19 The contract between the parties provided that the purchase price might be increased in the event that assets were ultimately identified which had not been brought to account in relation to the provisional price. However, the limit of any increase was the sum of $2 million and I am informed that it is agreed that a sum in excess of $8 million would have been payable under the relevant provision but for that limitation. Accordingly, if it is determined that the North Invoice was not a Trade Debt, it would not impact upon the price which may have to be paid by Bradken. But Bradken submits that would not be an end of the matter. Its concerns arise from the terms of clause 11 of the Deed which provides that Trade Debts remain the property of ANI and, it is submitted, as a consequence, a determination by the Accounting Expert may give rise to proceedings in which ANI seeks to recover the amount of the invoice from Bradken. Questions of estoppel would then arise.

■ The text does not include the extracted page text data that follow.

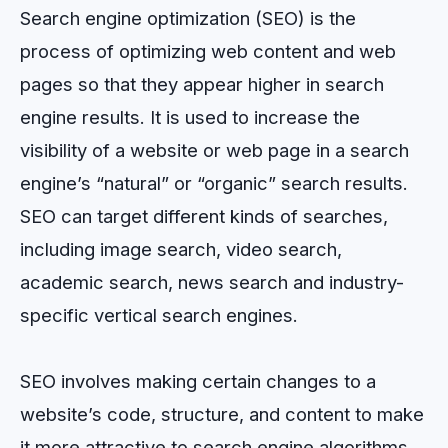
Search engine optimization (SEO) is the
process of optimizing web content and web
pages so that they appear higher in search
engine results. It is used to increase the
visibility of a website or web page in a search
engine’s “natural” or “organic” search results.
SEO can target different kinds of searches,
including image search, video search,
academic search, news search and industry-
specific vertical search engines.
SEO involves making certain changes to a
website’s code, structure, and content to make
it more attractive to search engine algorithms.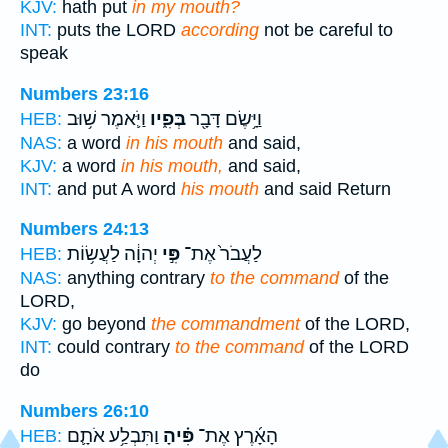
KJV:
hath put
in my mouth?
INT:
puts the LORD
according
not be careful to
speak
Numbers 23:16
וַיֹּ֛אמֶר שׁ֥וּב
בְּפִ֑יו
וַיָּ֥שֶׂם דָּבָ֖ר
HEB:
NAS:
a word
in his mouth
and said,
KJV:
a word
in his mouth,
and said,
INT:
and put A word
his mouth
and said Return
Numbers 24:13
יְהוָ֔ה לַעֲשׂ֥וֹת
פִּ֣י
לַעֲבֹר֙ אֶת־
HEB:
NAS:
anything contrary
to the command
of the
LORD,
KJV:
go beyond
the commandment
of the LORD,
INT:
could contrary
to the command
of the LORD
do
Numbers 26:10
וַתִּבְלַ֥ע אֹתָ֛ם
פִּ֗יהָ
הָאָ֜רֶץ אֶת־
HEB: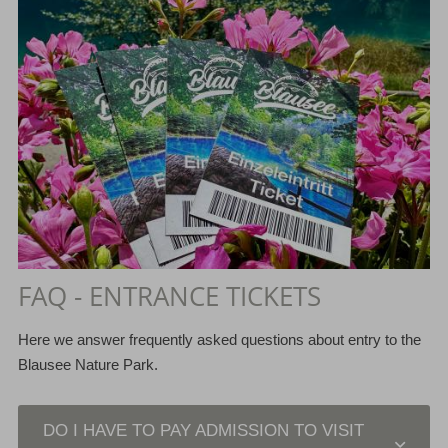
FAQ - ENTRANCE TICKETS
Here we answer frequently asked questions about entry to the
Blausee Nature Park.
DO I HAVE TO PAY ADMISSION TO VISIT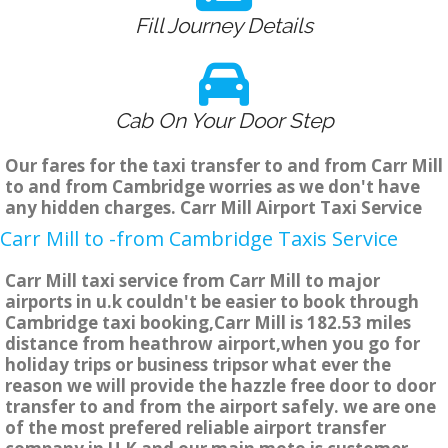
Fill Journey Details
Cab On Your Door Step
Our fares for the taxi transfer to and from Carr Mill
to and from Cambridge worries as we don't have
any hidden charges. Carr Mill Airport Taxi Service
Carr Mill to -from Cambridge Taxis Service
Carr Mill taxi service from Carr Mill to major
airports in u.k couldn't be easier to book through
Cambridge taxi booking,Carr Mill is 182.53 miles
distance from heathrow airport,when you go for
holiday trips or business tripsor what ever the
reason we will provide the hazzle free door to door
transfer to and from the airport safely. we are one
of the most prefered reliable airport transfer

20 Bradken submits that the issue which must be determined in order to correctly classify the North Invoice will involve complex questions as to the construction of the contractual documents, and as I have stated, an examination of the bona fides of the North Invoice. It is submitted that although the parties may have agreed that accounting issues should be determined by an Accounting Expert, the nature of the dispute in relation to the North Invoice is of quite a different character and an expert is not the appropriate person to determine the dispute (see Cott UK Limited v F E Barber Limited [1997] 3 All ER 540). It is submitted that the dispute is likely to require resolution by a court in any event.

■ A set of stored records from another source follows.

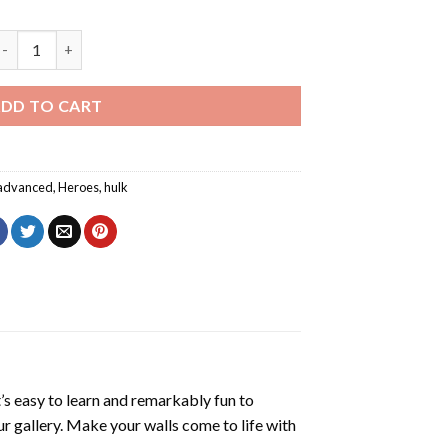
ulk Smashing Wall Diamond Painting quantity
DD TO CART
advanced
,
Heroes
,
hulk
’s easy to learn and remarkably fun to
r gallery. Make your walls come to life with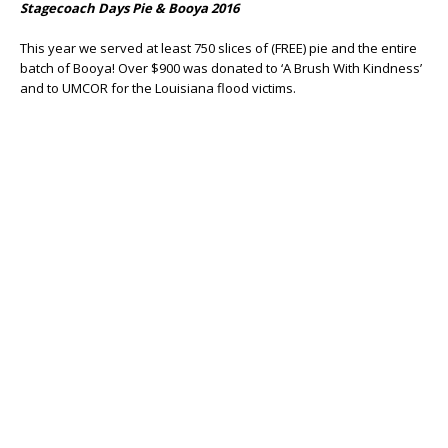
Stagecoach Days Pie & Booya 2016
This year we served at least 750 slices of (FREE) pie and the entire
batch of Booya! Over $900 was donated to ‘A Brush With Kindness’
and to UMCOR for the Louisiana flood victims.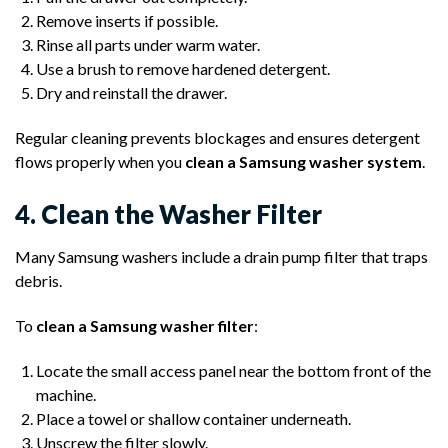
Remove inserts if possible.
Rinse all parts under warm water.
Use a brush to remove hardened detergent.
Dry and reinstall the drawer.
Regular cleaning prevents blockages and ensures detergent
flows properly when you
clean a Samsung washer system
.
4. Clean the Washer Filter
Many Samsung washers include a drain pump filter that traps
debris.
To
clean a Samsung washer filter
:
Locate the small access panel near the bottom front of the
machine.
Place a towel or shallow container underneath.
Unscrew the filter slowly.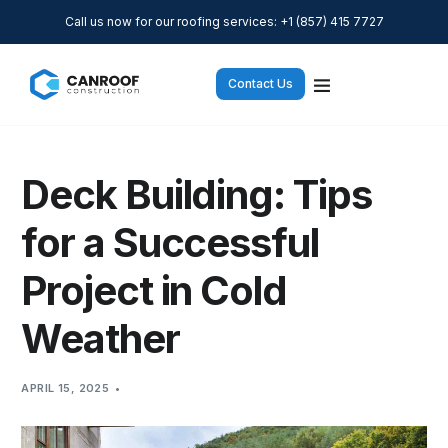
Call us now for our roofing services: +1 (857) 415 7727
Contact Us
Deck Building: Tips
for a Successful
Project in Cold
Weather
APRIL 15, 2025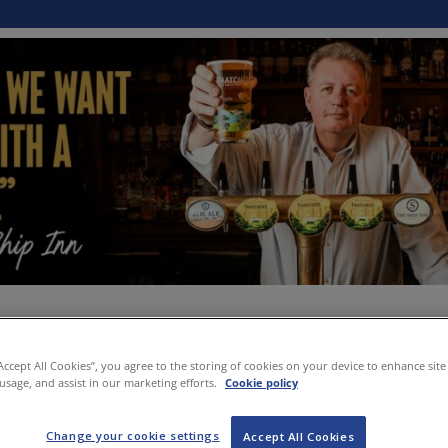
“Accept All Cookies”, you agree to the storing of cookies on your device to enhance site
 usage, and assist in our marketing efforts.
Cookie policy
Change your cookie settings
Accept All Cookies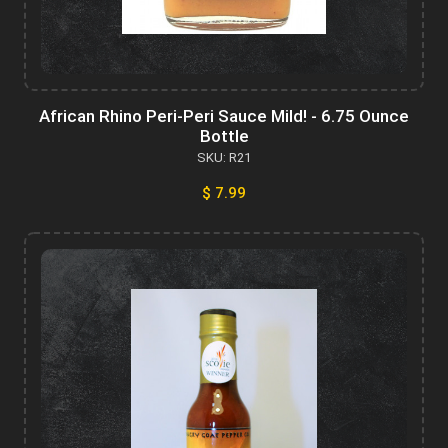
African Rhino Peri-Peri Sauce Mild! - 6.75 Ounce
Bottle
SKU: R21
$ 7.99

21 I am of the view that the proceedings should not be stayed. It is accepted by ANI that I have a discretion which should be exercised having regard to the agreement of the parties, the nature of the dispute, and issues relevant to the resolution of that dispute. Although the parties contracted on the basis that disputes in relation to invoices would be adjudicated upon by an expert where, as in the present case, the transaction is challenged as a sham and questions may arise as to the integrity of the actions of officers of one party and of officers of a third party, in my opinion, the difficulties should be resolved in the court. Although the parties agreed that the relevant differences could be settled by an expert referee, and may possibly have contemplated that the integrity of officers of ANI may be in issue, I doubt whether it was contemplated that the expert would be asked to examine the integrity of the acts of third parties. In determining that the court process is the appropriate mechanism for resolution of the dispute, I am conscious of the fact that it is most likely that the efforts of the expert would not lead to any final disposition of the matter. Although the application of the definition of Trade Debts to the North Invoice will enable the categorisation of the invoice, the real issue raised by Bradken would remain unresolved.

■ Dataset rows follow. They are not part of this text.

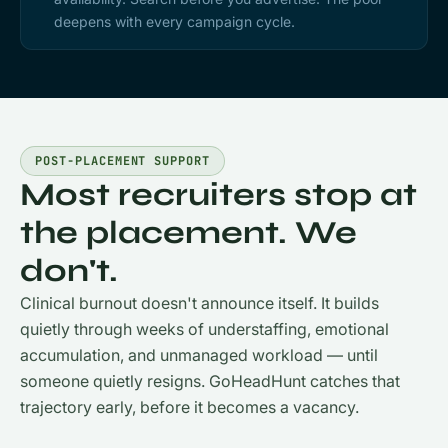
deepens with every campaign cycle.
POST-PLACEMENT SUPPORT
Most recruiters stop at
the placement. We
don't.
Clinical burnout doesn't announce itself. It builds
quietly through weeks of understaffing, emotional
accumulation, and unmanaged workload — until
someone quietly resigns. GoHeadHunt catches that
trajectory early, before it becomes a vacancy.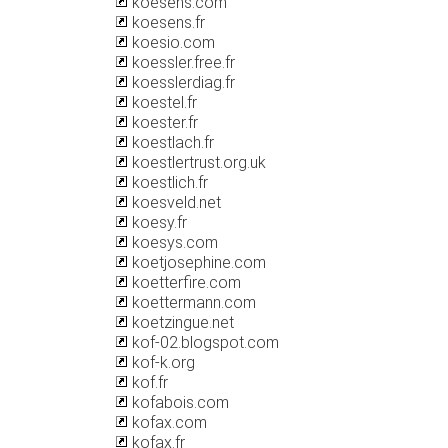
koesens.com
koesens.fr
koesio.com
koessler.free.fr
koesslerdiag.fr
koestel.fr
koester.fr
koestlach.fr
koestlertrust.org.uk
koestlich.fr
koesveld.net
koesy.fr
koesys.com
koetjosephine.com
koetterfire.com
koettermann.com
koetzingue.net
kof-02.blogspot.com
kof-k.org
kof.fr
kofabois.com
kofax.com
kofax.fr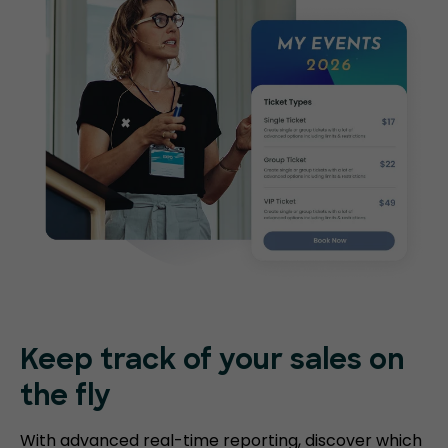
Keep track of your sales on
the fly
With advanced real-time reporting, discover which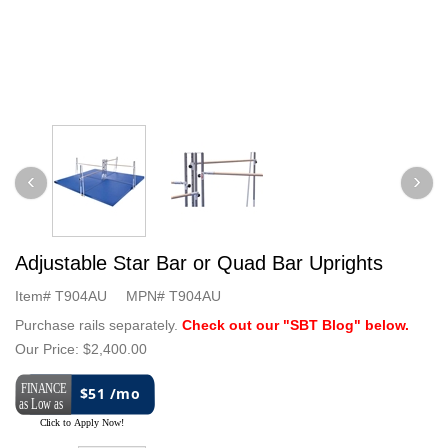
Adjustable Star Bar or Quad Bar Uprights
Item#
T904AU
MPN#
T904AU
Purchase rails separately.
Check out our "SBT Blog" below.
Our Price:
$2,400.00
$51 /mo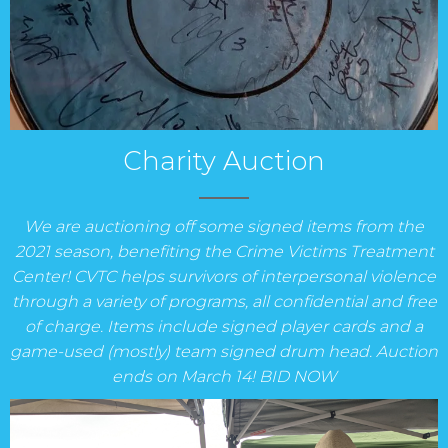
Charity Auction
We are auctioning off some signed items from the
2021 season, benefiting the Crime Victims Treatment
Center! CVTC helps survivors of interpersonal violence
through a variety of programs, all confidential and free
of charge. Items include signed player cards and a
game-used (mostly) team signed drum head. Auction
ends on March 14! BID NOW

22 I understand that there are other matters not the subject of these proceedings which are included in the Objection Notice, lodged by Bradken pursuant to the Deed. The parties intend that those matters should be resolved by the expert but the delay caused in resolving the issue in these proceedings may cause delay in adjusting the financial arrangements between them. It seems appropriate that the parties discuss a regime whereby all of their disputes, but for the current proceedings, may be resolved so that there may be an efficient resolution of the commercial situation.
23 For these reasons, I order that ANI’s motion be dismissed. The parties may address me in relation to costs.